### What this task involves
Report each line of the listing below that contains the word "methods".

══ Task input ══

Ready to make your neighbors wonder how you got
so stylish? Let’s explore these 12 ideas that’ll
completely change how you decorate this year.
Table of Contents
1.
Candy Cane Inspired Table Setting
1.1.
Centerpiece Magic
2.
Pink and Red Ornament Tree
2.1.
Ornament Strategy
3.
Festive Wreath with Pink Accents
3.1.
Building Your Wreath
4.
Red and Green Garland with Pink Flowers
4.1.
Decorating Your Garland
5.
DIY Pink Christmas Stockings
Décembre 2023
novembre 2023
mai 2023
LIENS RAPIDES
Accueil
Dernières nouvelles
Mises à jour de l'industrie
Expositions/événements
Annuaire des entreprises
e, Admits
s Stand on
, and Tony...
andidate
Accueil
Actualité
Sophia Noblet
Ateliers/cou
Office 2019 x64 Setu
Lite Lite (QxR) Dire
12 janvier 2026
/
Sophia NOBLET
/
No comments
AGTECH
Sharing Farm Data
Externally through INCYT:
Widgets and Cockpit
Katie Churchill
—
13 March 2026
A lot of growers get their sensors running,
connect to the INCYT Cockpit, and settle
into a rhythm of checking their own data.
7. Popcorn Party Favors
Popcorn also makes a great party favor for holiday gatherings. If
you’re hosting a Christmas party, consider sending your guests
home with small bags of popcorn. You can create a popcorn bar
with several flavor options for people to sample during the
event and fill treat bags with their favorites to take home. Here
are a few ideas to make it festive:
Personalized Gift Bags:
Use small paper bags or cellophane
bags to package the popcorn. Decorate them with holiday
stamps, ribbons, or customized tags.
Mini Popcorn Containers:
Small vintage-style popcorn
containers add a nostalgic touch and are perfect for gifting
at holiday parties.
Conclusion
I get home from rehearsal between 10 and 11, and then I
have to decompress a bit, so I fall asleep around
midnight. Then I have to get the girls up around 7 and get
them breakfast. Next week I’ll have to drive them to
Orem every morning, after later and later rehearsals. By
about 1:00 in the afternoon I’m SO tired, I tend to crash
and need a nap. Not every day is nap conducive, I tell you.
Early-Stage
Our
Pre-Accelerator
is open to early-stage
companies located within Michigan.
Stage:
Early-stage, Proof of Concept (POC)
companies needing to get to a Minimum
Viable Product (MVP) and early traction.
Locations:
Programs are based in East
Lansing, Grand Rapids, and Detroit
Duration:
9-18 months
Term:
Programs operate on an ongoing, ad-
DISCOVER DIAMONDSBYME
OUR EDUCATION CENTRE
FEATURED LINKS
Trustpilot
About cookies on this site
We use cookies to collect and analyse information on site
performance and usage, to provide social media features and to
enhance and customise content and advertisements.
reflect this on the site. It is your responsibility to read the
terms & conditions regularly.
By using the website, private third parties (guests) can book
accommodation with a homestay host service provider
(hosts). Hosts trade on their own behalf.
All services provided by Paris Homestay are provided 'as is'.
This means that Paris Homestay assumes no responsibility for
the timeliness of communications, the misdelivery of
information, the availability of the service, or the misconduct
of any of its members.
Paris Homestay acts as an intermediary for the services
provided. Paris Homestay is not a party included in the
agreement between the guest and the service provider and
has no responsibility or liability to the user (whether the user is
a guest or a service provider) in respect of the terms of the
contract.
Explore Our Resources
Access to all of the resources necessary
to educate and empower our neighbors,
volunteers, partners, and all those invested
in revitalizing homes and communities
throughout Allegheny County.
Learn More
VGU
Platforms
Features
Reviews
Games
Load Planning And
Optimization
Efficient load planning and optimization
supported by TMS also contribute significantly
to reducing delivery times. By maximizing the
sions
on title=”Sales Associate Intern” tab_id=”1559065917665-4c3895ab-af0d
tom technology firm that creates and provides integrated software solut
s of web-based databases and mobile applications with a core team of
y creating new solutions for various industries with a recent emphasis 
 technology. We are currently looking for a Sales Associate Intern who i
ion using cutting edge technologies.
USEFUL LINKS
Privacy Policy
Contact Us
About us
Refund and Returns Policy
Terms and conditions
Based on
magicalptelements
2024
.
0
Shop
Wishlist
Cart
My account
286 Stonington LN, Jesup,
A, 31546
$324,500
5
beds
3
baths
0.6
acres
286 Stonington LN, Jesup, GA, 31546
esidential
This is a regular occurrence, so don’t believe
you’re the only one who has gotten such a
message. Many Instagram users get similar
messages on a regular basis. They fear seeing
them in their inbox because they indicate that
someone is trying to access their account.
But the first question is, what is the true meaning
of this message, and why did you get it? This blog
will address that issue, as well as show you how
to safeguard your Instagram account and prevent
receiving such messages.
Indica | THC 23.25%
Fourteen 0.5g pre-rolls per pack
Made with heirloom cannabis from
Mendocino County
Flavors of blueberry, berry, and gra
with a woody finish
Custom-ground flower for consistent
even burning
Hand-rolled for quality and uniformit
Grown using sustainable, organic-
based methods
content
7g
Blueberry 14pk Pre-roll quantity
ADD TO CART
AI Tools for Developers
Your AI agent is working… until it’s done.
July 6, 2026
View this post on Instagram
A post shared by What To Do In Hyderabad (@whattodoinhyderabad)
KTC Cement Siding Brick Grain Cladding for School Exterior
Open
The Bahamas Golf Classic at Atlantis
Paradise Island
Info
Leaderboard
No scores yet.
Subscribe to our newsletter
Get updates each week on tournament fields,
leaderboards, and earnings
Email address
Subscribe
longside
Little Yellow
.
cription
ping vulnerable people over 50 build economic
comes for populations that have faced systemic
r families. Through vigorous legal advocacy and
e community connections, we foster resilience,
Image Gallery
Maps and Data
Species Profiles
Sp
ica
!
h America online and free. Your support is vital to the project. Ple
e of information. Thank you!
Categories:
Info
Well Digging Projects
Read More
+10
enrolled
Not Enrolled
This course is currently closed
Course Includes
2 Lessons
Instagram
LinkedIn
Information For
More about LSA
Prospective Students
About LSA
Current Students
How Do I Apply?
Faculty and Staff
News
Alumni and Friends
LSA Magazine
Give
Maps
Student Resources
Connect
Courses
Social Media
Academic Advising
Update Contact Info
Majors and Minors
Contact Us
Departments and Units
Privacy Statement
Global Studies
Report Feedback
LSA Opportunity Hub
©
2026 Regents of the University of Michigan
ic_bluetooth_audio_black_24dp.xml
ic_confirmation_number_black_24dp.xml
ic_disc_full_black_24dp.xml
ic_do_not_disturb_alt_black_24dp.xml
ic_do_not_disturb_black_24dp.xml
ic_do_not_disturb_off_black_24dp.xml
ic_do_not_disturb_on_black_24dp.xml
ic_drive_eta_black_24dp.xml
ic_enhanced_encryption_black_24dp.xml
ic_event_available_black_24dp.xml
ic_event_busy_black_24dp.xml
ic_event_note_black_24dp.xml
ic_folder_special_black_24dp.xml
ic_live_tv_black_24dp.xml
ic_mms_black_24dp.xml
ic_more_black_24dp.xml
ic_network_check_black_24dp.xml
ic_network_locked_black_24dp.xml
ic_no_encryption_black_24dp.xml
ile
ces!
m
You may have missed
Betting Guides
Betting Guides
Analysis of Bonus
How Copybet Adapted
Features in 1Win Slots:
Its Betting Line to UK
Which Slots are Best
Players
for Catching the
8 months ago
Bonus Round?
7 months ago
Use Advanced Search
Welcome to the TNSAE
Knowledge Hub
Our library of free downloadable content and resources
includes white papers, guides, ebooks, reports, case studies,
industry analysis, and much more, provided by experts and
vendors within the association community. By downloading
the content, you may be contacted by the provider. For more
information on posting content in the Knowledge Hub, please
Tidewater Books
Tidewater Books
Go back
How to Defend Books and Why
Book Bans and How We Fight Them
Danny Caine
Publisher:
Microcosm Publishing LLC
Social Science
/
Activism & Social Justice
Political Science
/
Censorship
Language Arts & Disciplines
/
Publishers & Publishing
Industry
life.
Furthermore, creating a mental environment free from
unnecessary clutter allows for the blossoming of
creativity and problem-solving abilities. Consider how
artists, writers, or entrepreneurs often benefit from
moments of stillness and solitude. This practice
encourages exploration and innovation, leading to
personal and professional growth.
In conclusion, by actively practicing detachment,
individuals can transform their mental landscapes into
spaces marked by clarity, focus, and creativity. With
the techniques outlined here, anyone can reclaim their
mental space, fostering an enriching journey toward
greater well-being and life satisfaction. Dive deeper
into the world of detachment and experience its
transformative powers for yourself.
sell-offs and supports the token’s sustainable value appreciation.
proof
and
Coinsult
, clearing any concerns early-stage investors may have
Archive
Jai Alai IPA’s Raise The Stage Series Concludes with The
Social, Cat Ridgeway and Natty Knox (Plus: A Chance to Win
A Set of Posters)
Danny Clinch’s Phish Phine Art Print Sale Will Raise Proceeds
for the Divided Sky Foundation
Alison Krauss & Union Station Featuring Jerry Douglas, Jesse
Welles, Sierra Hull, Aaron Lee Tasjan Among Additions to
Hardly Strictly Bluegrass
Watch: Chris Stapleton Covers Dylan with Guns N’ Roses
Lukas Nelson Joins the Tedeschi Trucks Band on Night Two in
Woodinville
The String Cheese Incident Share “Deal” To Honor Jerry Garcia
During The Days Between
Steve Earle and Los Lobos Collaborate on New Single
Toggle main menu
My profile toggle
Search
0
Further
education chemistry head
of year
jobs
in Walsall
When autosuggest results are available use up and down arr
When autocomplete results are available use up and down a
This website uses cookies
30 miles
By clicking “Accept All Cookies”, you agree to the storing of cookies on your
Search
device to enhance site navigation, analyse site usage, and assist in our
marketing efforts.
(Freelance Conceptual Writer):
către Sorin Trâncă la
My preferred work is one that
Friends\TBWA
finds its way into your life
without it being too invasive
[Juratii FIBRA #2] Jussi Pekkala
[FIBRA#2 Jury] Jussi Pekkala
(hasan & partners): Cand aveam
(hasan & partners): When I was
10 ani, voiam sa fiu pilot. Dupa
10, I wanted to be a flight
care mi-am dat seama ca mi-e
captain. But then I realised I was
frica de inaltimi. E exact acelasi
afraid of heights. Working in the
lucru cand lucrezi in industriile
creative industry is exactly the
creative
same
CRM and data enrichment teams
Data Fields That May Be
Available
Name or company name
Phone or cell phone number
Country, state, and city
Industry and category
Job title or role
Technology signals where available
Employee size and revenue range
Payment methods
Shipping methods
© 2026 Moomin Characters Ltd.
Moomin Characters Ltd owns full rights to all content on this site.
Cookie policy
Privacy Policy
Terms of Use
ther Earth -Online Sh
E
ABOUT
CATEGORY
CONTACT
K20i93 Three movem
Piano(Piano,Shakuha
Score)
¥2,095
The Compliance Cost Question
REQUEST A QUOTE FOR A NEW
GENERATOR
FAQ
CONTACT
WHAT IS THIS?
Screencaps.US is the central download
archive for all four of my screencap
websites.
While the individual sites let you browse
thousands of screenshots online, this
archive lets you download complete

═══

### Exercise output
based methods
Payment methods
Shipping methods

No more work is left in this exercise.